Are addiction rates are on the rise because we are losing our human connection?
An important new study from psychologist Bruce K. Alexander, at Simon Fraser University, in Canada, tells us that the primary risk factor for addiction may be lack of human connection.
If you haven’t lived in a big city, you might not understand what it’s like to live next to millions of people, walk past thousands of them, and never make eye contact. To live inside a sea of humanity, but remain totally anonymous is very isolating.
For people who grow up in a small village, it may be customary to wave to every person you see that you drive past. I grew up in a small, American village and eventually moved to Hong Kong where I’ve spent roughly half my time for the past 5 years. The change from waving to everyone in America to ignoring everyone in Hong Kong was disconcerting. It made me feel very disconnected.
Study Shows That Human Connection May Ward Off Addiction
According to Alexander, this lack of human connection is the primary cause of addiction. He suggests that the state of Western civilization is the key factor, not the popular ideology that points the finger at the strength of the source of addiction (crack, video games, heroin, alcohol, pornography, etc)

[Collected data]

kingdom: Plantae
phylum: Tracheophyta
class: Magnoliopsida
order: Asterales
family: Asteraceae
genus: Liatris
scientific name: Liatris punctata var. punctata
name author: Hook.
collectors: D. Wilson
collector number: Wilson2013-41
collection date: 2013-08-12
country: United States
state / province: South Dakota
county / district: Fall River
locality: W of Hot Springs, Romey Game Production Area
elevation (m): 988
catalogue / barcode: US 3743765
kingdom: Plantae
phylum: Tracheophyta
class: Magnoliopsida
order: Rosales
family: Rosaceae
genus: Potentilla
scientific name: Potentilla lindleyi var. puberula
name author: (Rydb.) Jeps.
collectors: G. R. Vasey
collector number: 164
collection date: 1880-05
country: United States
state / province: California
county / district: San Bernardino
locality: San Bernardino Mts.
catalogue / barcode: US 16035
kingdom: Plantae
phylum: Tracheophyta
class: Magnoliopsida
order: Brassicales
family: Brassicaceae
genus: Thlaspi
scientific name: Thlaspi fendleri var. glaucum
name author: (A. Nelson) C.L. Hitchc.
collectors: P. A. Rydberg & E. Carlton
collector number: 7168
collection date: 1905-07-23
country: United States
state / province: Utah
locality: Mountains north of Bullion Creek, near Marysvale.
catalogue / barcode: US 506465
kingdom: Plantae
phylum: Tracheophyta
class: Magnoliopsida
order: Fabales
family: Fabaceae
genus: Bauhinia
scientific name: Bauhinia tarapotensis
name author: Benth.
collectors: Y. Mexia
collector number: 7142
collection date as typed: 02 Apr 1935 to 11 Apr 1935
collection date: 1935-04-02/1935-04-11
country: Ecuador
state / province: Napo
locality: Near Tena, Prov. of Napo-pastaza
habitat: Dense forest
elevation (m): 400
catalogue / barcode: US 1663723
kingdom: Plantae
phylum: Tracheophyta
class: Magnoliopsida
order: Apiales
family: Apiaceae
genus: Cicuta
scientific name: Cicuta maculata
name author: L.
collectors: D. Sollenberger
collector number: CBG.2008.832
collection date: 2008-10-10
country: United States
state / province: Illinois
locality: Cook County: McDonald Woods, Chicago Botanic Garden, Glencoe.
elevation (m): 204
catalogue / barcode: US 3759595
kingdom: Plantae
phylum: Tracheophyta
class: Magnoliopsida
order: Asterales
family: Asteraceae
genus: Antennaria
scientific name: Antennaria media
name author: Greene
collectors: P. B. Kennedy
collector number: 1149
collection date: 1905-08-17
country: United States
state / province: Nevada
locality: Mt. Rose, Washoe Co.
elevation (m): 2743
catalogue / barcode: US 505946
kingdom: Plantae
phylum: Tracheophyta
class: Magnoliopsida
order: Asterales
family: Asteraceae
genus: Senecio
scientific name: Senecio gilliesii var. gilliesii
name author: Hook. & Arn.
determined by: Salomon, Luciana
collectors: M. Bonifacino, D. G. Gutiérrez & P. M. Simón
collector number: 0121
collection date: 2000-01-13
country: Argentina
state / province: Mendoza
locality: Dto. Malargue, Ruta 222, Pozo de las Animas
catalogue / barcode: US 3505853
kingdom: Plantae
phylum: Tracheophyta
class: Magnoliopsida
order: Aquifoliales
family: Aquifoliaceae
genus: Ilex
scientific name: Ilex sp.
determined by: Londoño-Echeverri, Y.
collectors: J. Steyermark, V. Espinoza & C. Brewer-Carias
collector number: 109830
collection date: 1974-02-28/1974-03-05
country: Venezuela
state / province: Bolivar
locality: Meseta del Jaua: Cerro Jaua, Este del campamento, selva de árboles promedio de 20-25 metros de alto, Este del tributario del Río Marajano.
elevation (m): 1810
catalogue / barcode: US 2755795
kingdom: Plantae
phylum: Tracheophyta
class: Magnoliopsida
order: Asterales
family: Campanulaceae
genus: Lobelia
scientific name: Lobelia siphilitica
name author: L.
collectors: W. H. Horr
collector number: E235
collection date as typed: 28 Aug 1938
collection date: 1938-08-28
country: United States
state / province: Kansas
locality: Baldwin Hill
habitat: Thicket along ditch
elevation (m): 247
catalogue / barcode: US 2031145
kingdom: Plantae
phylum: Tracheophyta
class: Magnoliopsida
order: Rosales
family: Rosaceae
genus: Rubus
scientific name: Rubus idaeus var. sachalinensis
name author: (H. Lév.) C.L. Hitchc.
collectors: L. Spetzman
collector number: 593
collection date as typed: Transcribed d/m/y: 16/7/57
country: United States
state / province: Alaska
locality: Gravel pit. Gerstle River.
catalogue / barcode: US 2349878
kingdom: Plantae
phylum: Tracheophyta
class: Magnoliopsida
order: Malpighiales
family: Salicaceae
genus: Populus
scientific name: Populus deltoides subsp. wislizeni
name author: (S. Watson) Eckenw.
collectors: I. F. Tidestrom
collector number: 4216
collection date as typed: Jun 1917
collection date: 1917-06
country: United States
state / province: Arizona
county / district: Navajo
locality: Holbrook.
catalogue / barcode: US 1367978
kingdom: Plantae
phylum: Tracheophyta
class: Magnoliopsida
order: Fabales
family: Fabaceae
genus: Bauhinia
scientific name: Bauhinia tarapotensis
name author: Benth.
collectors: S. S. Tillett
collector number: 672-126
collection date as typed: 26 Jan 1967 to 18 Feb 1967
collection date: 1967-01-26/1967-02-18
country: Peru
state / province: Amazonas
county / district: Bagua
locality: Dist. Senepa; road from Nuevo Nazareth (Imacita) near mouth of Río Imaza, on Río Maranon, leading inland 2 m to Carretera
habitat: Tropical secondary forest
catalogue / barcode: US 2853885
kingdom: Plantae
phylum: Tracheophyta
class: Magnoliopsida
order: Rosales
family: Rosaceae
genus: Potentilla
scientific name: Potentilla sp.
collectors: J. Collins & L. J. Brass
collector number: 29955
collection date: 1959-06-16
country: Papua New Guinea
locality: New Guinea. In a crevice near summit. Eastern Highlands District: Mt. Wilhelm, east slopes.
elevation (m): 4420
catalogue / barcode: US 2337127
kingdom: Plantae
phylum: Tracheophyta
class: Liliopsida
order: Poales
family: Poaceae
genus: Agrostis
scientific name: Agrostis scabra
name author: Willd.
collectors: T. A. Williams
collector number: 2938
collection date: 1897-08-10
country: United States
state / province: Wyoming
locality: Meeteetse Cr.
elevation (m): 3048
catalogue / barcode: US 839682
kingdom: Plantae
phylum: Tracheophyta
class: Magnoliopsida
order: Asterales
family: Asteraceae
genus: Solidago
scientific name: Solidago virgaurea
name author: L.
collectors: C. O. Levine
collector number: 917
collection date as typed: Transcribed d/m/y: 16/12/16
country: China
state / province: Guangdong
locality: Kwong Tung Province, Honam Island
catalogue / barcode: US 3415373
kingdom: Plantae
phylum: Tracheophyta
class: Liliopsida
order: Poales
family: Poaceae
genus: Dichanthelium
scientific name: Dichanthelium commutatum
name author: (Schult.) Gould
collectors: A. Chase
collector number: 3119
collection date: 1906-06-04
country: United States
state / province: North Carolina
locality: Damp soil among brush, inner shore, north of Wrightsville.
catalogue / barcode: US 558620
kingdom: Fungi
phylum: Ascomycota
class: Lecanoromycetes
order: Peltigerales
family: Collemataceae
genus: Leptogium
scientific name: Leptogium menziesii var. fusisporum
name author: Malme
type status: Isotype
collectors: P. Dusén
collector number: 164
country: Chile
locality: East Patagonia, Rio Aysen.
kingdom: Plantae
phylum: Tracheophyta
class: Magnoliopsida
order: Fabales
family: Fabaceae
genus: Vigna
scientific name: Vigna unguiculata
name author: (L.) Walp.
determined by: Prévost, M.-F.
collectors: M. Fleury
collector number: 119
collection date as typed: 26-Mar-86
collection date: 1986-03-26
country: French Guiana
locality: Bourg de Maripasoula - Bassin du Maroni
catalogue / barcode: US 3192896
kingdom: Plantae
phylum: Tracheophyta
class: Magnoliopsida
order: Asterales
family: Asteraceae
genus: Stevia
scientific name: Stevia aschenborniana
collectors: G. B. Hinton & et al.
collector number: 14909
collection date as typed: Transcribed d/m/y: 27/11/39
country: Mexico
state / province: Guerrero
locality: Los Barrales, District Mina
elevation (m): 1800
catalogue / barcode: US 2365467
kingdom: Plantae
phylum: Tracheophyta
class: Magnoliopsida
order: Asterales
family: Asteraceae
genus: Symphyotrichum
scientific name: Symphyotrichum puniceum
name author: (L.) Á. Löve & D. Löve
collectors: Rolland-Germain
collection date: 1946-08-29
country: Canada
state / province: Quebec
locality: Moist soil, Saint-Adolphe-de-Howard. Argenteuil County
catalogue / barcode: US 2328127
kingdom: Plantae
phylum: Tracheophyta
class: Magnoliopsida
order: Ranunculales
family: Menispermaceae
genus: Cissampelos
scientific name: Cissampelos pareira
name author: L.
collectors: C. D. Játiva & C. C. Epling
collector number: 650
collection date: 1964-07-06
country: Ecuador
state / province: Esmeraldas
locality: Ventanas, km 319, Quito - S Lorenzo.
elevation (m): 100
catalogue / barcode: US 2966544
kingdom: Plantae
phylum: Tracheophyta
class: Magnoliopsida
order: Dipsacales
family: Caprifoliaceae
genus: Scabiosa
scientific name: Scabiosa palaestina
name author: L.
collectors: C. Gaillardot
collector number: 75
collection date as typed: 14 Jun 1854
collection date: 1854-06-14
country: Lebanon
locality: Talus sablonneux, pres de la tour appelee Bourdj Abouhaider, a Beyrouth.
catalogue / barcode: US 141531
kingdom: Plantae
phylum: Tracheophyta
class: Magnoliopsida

__Task objective__:
Resume the text on addiction and human connection, picking up right after its last sentence.

__Your response__:
People live in homes that physically separate them by floor space. They then fill these with objects instead of people. As a result, we suffer from emotional and spiritual disconnection from those around us. Next, political division attacks our consciousness. It’s no surprise that the Americans are in the midst of an opioid crisis that kills thousands every year.
Rat Park Experiment Reveals Benefits of Social Connection
I’ve suffered from alcohol addiction in the past and I know it’s not easy to break. Do I know the exact causes of why I became addicted? No, but the Rat Park Experiment that Bruce Alexander set up may help explain it. He took rats from two groups. Researchers kept the first group isolated and confined to small cages with only water and drugs to pass the time. The second group he placed in what was essentially a rat’s paradise with toys, tunnels, sexual partners, and everything a rat could love, including the same addictive drugs.
Invariably, the rats in the small cages would consume drugs, often until they killed themselves with it. Equally important, the rats in Rat Park would ignore the drugs altogether. Astonishingly, when rats from the small cages who were addicted to the drugs were released into Rat Park, they, too, would ignore the drugs and socialize like other rats.
Do Humans Live in Rat Cages of Our Own Design?
By locking ourselves in ‘cages’ and removing ourselves from a vibrant communal life, we’re driving ourselves to find a connection in other ways. That human connection we’re missing manifests itself in many ways:
- Gambling
- Drugs and alcohol
- Cell phone, video games, and brainless entertainment
- Self-mutilation
- And many more
Could it be that instead of persecuting and shaming people for their addictions—actions that isolate them even further—we should be looking for ways to bring them even closer into our society?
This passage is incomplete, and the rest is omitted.